EXERCISE: No pictures go into the copy. Write out exactly the lines below from the one containing "14: (135, 186)" through the one containing "14: (282, 91)".

** EXTRACTED ENTRIES follows **

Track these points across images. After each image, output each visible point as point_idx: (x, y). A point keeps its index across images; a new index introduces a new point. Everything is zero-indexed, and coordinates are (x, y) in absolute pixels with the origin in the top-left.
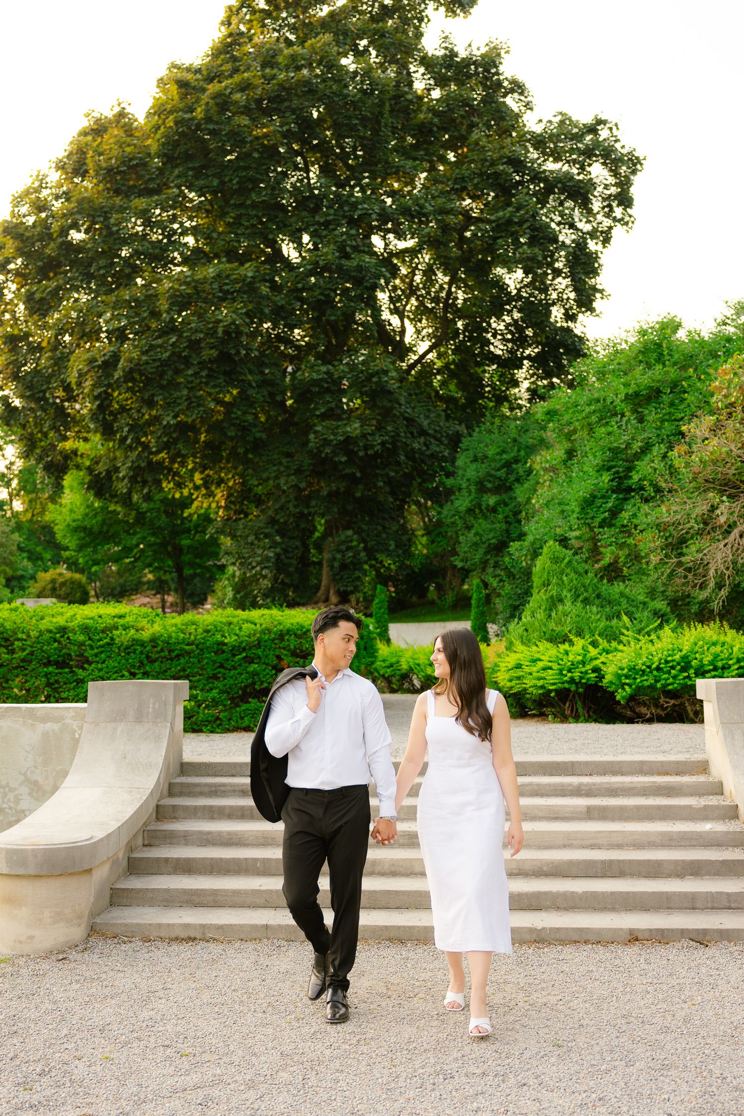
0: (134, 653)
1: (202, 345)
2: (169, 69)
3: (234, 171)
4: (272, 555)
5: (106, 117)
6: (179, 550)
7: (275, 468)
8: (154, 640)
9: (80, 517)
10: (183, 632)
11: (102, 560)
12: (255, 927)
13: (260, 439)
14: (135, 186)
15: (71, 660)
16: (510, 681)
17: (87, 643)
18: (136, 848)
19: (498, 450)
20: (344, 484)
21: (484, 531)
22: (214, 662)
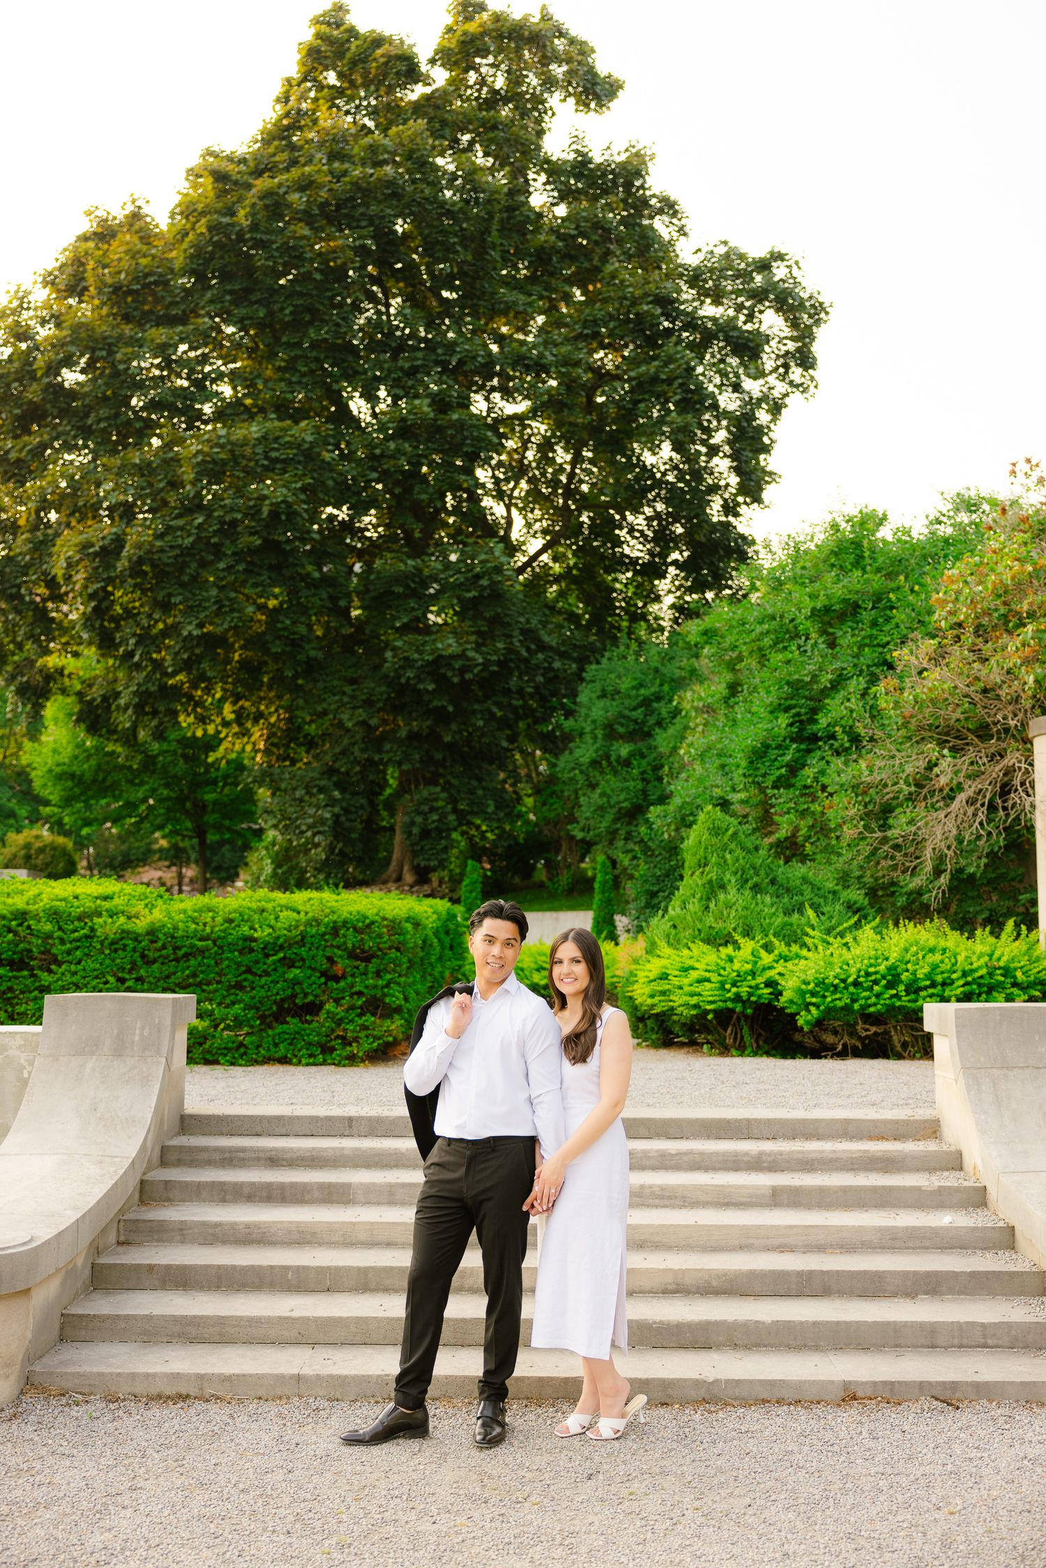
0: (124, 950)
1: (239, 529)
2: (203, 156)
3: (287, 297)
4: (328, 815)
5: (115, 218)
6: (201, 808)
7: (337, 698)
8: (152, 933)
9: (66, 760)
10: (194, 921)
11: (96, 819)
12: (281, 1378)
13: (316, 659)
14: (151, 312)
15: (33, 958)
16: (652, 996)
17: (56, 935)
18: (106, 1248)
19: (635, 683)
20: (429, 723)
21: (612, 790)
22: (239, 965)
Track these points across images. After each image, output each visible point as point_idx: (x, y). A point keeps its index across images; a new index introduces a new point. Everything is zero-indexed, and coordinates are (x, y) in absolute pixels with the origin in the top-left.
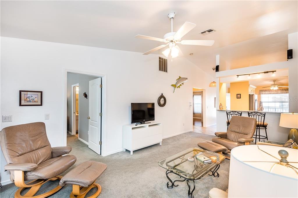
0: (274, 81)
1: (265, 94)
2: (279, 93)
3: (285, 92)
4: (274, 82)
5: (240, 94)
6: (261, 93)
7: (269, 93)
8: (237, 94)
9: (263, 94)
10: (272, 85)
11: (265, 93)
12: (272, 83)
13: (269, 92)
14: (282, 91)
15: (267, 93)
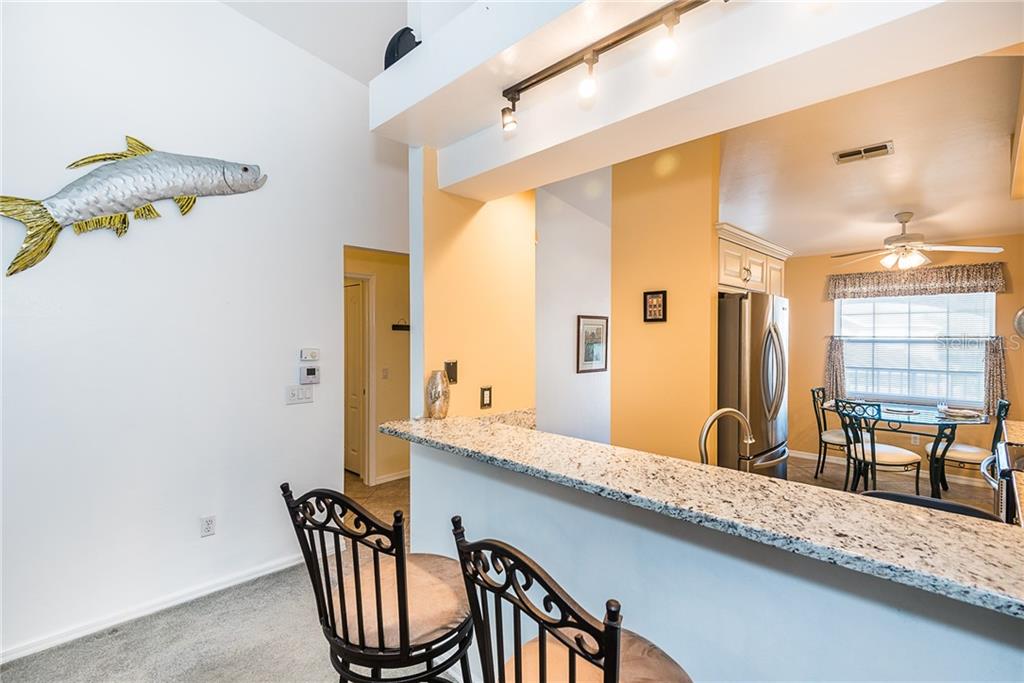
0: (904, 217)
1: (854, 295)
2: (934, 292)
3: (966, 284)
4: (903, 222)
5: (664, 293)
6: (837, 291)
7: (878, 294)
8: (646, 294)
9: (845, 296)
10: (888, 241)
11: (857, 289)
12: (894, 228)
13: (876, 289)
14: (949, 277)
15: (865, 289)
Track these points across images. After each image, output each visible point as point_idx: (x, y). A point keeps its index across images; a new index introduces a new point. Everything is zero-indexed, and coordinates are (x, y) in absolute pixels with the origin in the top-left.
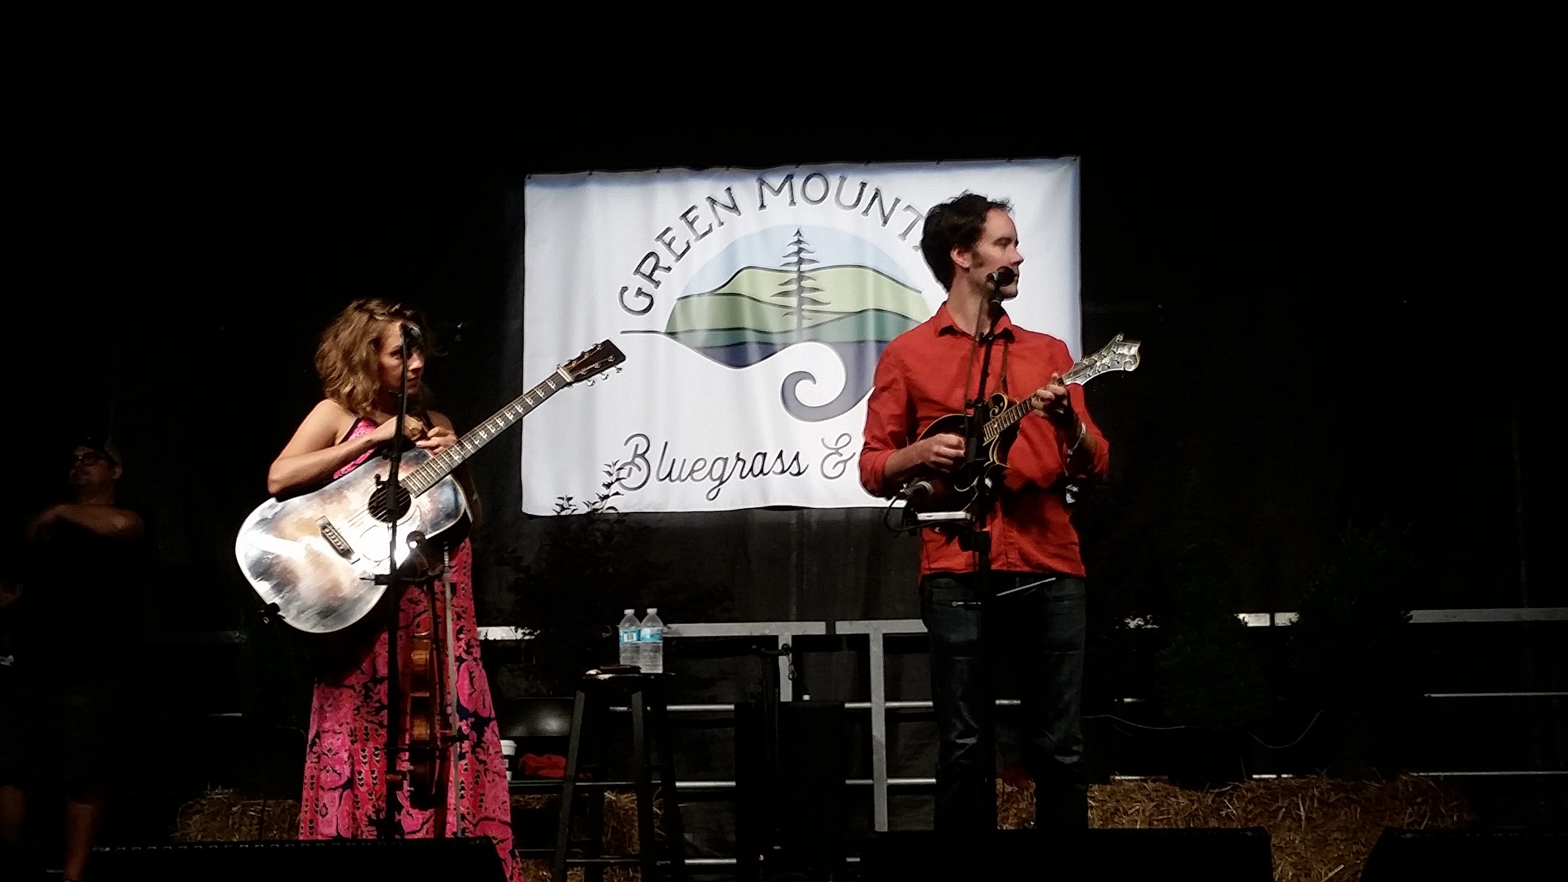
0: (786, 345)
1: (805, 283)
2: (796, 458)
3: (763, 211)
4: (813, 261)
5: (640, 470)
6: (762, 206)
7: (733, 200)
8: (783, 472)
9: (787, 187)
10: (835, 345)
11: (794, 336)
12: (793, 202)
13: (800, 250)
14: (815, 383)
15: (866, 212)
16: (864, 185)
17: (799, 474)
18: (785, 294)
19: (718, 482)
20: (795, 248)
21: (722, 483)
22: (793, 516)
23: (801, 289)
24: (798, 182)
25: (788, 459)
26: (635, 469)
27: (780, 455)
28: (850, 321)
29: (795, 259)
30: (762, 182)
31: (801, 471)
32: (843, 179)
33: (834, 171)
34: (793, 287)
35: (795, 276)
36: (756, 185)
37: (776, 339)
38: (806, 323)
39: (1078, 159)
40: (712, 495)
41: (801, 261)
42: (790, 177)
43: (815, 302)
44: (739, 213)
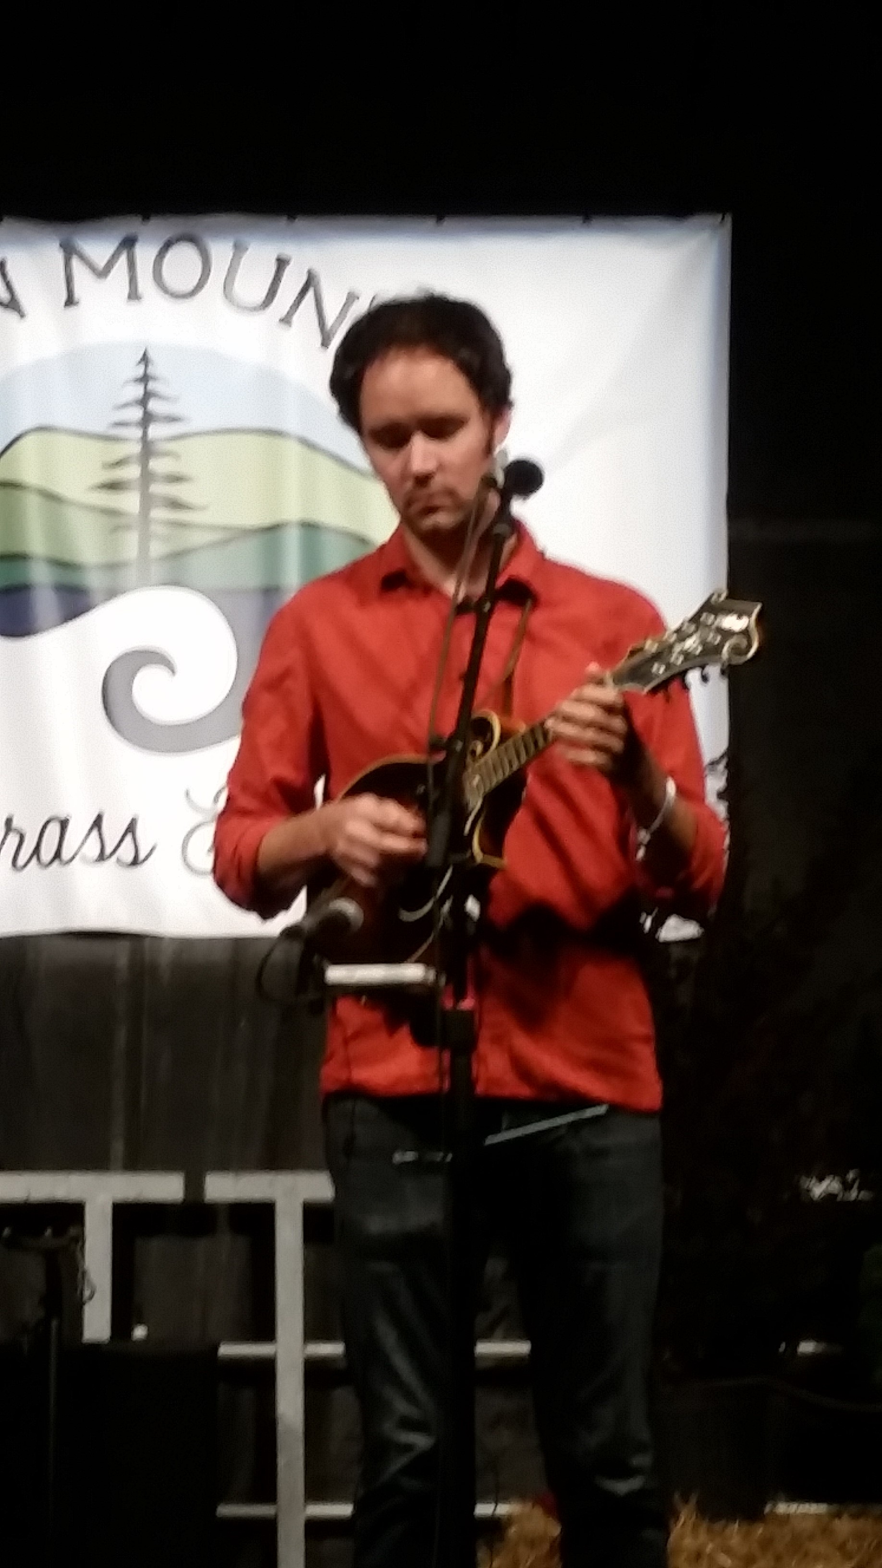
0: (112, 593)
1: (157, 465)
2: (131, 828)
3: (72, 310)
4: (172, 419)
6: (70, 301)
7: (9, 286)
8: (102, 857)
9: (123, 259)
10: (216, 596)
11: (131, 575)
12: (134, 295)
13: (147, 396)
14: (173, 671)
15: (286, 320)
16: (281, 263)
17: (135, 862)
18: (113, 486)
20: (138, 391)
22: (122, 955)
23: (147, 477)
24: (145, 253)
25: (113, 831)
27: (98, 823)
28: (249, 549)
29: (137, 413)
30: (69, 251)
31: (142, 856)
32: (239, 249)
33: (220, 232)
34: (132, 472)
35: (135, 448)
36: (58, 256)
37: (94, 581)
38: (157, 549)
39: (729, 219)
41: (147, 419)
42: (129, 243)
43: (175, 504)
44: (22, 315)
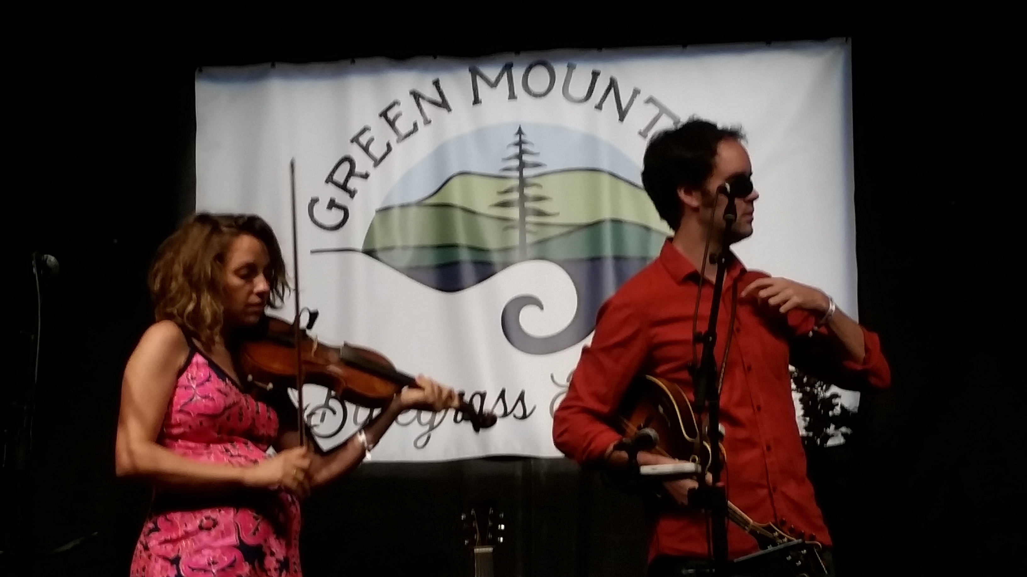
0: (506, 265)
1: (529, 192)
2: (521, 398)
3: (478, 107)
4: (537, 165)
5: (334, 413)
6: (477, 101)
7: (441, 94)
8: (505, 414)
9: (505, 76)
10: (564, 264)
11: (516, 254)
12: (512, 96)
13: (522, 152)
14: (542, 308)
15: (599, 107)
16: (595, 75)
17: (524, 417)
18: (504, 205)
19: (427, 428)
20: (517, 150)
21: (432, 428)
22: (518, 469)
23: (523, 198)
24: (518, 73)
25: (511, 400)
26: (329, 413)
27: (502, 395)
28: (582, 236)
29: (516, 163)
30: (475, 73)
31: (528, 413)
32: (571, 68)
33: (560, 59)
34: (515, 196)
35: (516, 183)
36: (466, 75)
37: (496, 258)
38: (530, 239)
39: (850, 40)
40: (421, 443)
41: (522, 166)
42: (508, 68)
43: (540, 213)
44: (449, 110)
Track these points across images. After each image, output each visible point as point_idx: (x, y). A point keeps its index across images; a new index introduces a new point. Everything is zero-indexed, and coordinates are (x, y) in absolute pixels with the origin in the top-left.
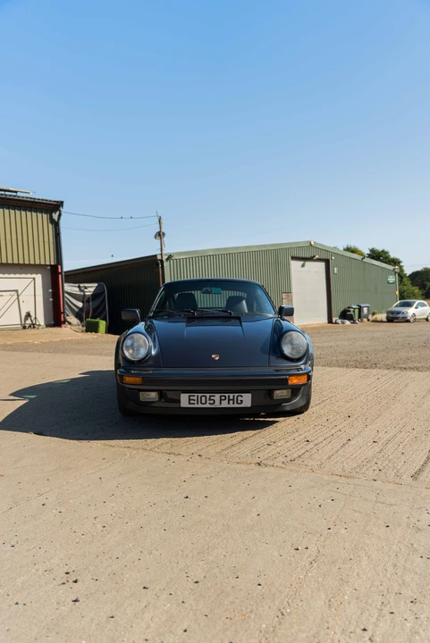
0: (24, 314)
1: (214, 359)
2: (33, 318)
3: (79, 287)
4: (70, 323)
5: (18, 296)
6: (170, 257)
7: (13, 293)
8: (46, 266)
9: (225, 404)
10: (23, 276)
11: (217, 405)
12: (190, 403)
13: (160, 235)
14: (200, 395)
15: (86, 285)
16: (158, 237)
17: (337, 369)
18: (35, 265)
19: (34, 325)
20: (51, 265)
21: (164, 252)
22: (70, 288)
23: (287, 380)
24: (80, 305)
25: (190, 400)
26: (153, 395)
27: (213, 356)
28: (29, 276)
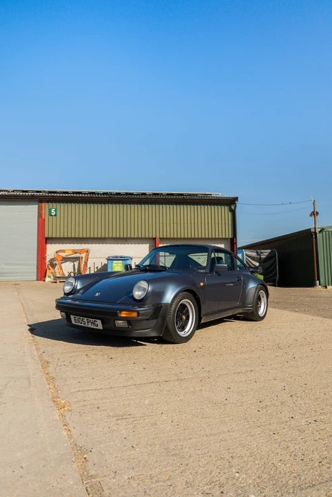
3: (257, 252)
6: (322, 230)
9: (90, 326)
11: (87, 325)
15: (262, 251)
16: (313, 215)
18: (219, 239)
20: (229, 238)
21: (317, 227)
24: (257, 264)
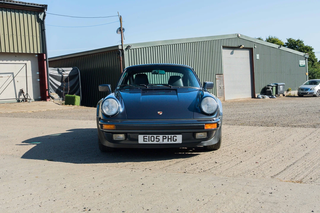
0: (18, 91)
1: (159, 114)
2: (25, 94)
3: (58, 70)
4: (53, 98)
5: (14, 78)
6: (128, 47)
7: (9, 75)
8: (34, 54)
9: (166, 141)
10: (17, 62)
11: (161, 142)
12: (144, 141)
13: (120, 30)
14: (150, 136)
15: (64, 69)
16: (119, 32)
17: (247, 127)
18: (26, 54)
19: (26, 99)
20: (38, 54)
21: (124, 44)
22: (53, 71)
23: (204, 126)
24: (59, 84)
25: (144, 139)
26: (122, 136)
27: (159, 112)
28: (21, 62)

** End of EXTRACTED ENTRIES **

SOLUTION FOR THIS PROBLEM:
14: (135, 186)
15: (71, 660)
16: (510, 681)
17: (87, 643)
18: (136, 848)
19: (498, 450)
20: (344, 484)
21: (484, 531)
22: (214, 662)
0: (124, 950)
1: (239, 529)
2: (203, 156)
3: (287, 297)
4: (328, 815)
5: (115, 218)
6: (201, 808)
7: (337, 698)
8: (152, 933)
9: (66, 760)
10: (194, 921)
11: (96, 819)
12: (281, 1378)
13: (316, 659)
14: (151, 312)
15: (33, 958)
16: (652, 996)
17: (56, 935)
18: (106, 1248)
19: (635, 683)
20: (429, 723)
21: (612, 790)
22: (239, 965)
Track these points across images. After each image, output each visible point as point_idx: (x, y). A point keeps its index across images; a new index introduces a new point. Everything is zero-indexed, and coordinates are (x, y) in absolute pixels with the origin in the top-left.
0: (274, 81)
1: (265, 94)
2: (279, 93)
3: (285, 92)
4: (274, 82)
5: (240, 94)
6: (261, 93)
7: (269, 93)
8: (237, 94)
9: (263, 94)
10: (272, 85)
11: (265, 93)
12: (272, 83)
13: (269, 92)
14: (282, 91)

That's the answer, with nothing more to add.